On the other hand, the acquisition represents another gamble by Meta, which has been aggressively pursuing growth this year. Before Manus achieved widespread popularity, ByteDance offered approximately $30 million to acquire it from Xiao Hong in 2024. In the past two years, the foundational large-scale model technology has continuously iterated, the AI application ecosystem has been enriched, and Manus has achieved widespread dissemination thanks to its product performance. According to reports, before Meta expressed its acquisition intentions, Butterfly Effect was attempting to complete a new round of financing with over $100 million in ARR (Annual Recurring Revenue).
From tens of millions of dollars to billions of dollars, the soaring valuations reflect both the growth of Chinese AI entrepreneurs and the anxiety of US tech giants like Meta. In 2025, Meta attempted a high-profile strategy across model iteration, computing infrastructure, organizational restructuring, and mergers and acquisitions to catch up with OpenAI and Google, but with limited success. In early December, Morgan Stanley... We have lowered our target price for Meta from $820 to $750.
In terms of technical roadmap, the entire large-scale model race has reached a bottleneck in the growth of basic large-scale models, transitioning from a phase of "unlimited data" to one of "limited data." Sebastian Borgeaud, one of the leads in Gemini 3 pre-training, previously stated that while scale remains important, the weight of architectural and data innovation has significantly increased, even becoming more critical. At this juncture, Manus, with its substantial subscriber base and engineering capabilities, has naturally come into Meta's view.

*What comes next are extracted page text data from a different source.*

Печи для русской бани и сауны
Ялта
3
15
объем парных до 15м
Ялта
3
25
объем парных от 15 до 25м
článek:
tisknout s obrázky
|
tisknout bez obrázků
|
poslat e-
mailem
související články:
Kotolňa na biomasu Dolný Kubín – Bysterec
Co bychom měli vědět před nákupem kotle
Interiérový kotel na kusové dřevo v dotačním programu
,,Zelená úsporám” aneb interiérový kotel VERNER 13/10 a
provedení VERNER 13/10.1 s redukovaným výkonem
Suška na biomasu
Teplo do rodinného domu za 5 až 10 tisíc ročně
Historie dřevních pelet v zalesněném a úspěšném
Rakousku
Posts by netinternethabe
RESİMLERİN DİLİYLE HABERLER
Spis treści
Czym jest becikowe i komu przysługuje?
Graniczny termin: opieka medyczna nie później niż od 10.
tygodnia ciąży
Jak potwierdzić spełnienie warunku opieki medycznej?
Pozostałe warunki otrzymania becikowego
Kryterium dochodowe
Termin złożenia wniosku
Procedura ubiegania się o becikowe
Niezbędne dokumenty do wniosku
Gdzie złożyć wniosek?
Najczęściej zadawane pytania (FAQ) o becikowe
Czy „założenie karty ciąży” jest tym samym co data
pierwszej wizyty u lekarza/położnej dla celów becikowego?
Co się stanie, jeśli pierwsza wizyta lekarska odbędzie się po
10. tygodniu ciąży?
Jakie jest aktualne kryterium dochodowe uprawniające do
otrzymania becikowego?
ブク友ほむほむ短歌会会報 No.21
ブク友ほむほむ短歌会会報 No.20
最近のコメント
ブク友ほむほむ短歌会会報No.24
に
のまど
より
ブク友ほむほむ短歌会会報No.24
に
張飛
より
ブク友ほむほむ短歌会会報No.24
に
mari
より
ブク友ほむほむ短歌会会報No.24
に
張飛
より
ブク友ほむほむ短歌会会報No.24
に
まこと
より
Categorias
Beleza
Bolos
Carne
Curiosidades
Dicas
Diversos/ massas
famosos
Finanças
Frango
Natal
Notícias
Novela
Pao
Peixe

By acquiring Manus, Meta can quickly address its shortcomings in productization and commercialization in the field of general-purpose intelligent agents and accelerate the construction of its internal ecosystem. However, this acquisition cannot fundamentally solve Meta's persistent problems in areas such as top-tier model performance, computing infrastructure, and even corporate issues. The multi-billion dollar acquisition is merely another move by Meta driven by anxiety, rather than a "magic bullet."
Cheng Weizhong, founder and CEO of Zhongke Shenzhi, told CBN reporters that this acquisition shows that industry competition is gradually shifting from base models to application-side applications.
Zhang Fa'en, CTO of AInnovation, told reporters that the acquisition of Manus is significant for Meta primarily because it greatly enhances the capabilities of Meta's general-purpose agent platform. He stated that Meta's choice was wise because the base model and agent can be trained separately. Especially in the base model domain, open-source models such as MiniMax M2.1 and GLM 4.7 currently offer strong performance. Manus brings the capabilities of a general-purpose agent to Meta, offering significant potential and helping Meta generate a ripple effect on platforms like Facebook.
In a recent interview, Xiao Hong mentioned the relationship with tech giants. He stated that Manus's survival strategy was to cooperate and coexist with these giants, acting as the "best experience integrator." Competition in the underlying model is fierce, and no single company can sustainably monopolize all capabilities. As the application layer, Manus can flexibly integrate the best models from various companies, theoretically providing users with a more refined experience than any single provider. This is similar to the relationship between mobile phone manufacturers and chip manufacturers: although they don't manufacture chips (models), their deep understanding of user needs and massive usage allow them to optimize models, creating a win-win situation. However, this acquisition by Meta may alter this positive cooperative relationship with the giants' foundational models.